Contemporary analytical platforms like SPSS and SAS represent the some of the earliest and yet longest-lived examples of proprietary software in the industry. When we think of the tectonic shifts the technology landscape has witnessed in last four decades, through the mainframe era, the rise of the PC, browser wars, the dotcom bubble, the smartphone revolution to the age of the cloud and big data not to mention the number of once seemingly ubiquitous software tools that no longer dominate the marketplace, it’s incredible to think that the first versions of SPSS and SAS were developed as far back as the late 1960’s. It’s also worth noting that at their core, these platforms have maintained a high degree of legacy functionality and consistency. And yet they have not been immune to change.
Those of us who’ve been working for some time at the sharper end of the analytics industry can hardly have failed to notice the single biggest barrier to its adoption by the mainstream business user has very little to do with functionality and a lot to do with productivity and ease-of-use.
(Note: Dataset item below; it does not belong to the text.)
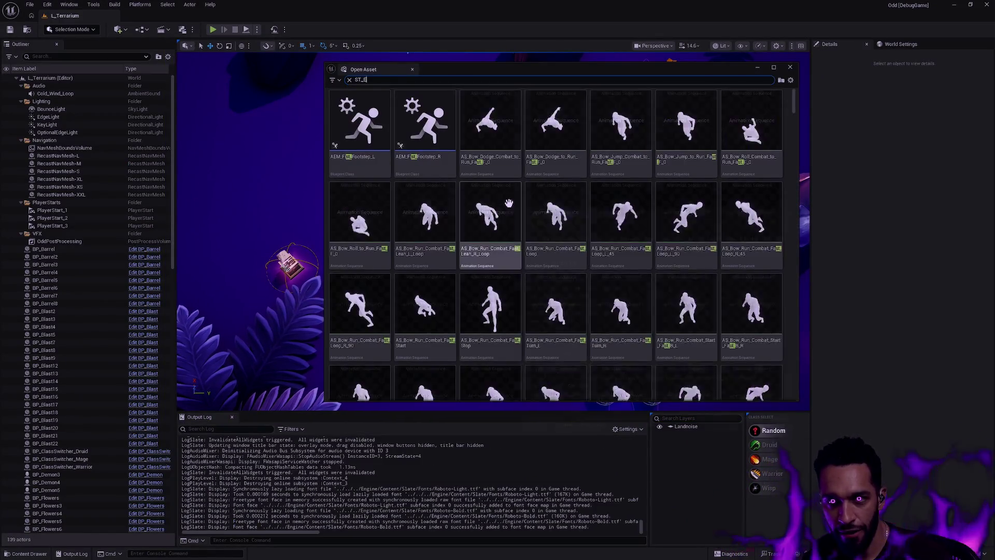
double_click(374, 148)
Code-based interfaces can be scary
Let’s face it, analytics is scary. How many people do you know that have fond memories of their stats class at university? Moreover, if analytics is scary, then it’s a hell of a lot scarier when it has a code-based interface. There are of course those who find a blinking cursor waiting for the next group of terse, indented statements lovingly rendered in some suitably utilitarian font somewhat comforting. Even deeply satisfying. But if hardly any-one else can understand it, then there’s a danger that the interface and the rarefied skills needed to exploit it, become a serious productivity bottleneck.
The management at SPSS and SAS understood this all too well, and as a result both platforms allow users to write code and/or use a graphical interface to generally get the same results. In the case of SPSS, a classic menu and dialog-driven front end is presented as default. Whereas SAS allows users to execute commands through the ‘visual programming’ interface of SAS Enterprise Guide.
Alternative interfaces make software accessible to everyone
By allowing alternative interfaces, these technologies enable many common procedures to be accessed and run by less technical users without alienating the coders and analytical experts. They are thus able to sell this capability to a much wider market. Which brings us the subject of the open-source analytical giant: R.
There are few analytics platforms that can claim to match R for its sheer, dizzying diversity of functionality. If you’re looking for that special, esoteric statistical routine that none of the commercial vendors seem to provide, you can bet that someone in the huge community of R developers has authored and uploaded an R package that does just that. Indeed, among what we might politely describe as the ‘heritage users’ of SPSS and SAS (and especially S-PLUS) R must look strangely familiar.
Making R easier for non-coders to use
Once again we have a powerful, seemingly ubiquitous, analytical platform with truly deep functionality and all controlled via a code-based interface. And once again, there is a vast pool of potential users effectively locked out by the fact that they simply don’t have the time to learn the skills to effectively write R code especially when their requirements are likely to occur on an ad-hoc basis and the level of analysis they need is fairly basic. It’s not surprising that a lot of business-focused but data-literate people are interested in anything that makes R easier for them to use.
BlueSky Statistics unlocks the power of R
Enter BlueSky Statistics, developed with the explicit goal of “unlocking the power of R for the masses”. It features a menu-driven front end, lots of charts and popular analytical routines with crucially, the ability to generate and edit the R code that underpins its functionality so it’s much easier to learn how R works. Also, the commercial edition of BlueSky includes a dialog designer so expert R users can customise the software by including and sharing their own routines. BlueSky is squarely aimed at bridging the gap between the expert R user and their business analyst colleagues because if there’s one thing that the industry has demonstrated time and again, it’s that alternative interfaces make it much easier to drive the widespread use of analytics.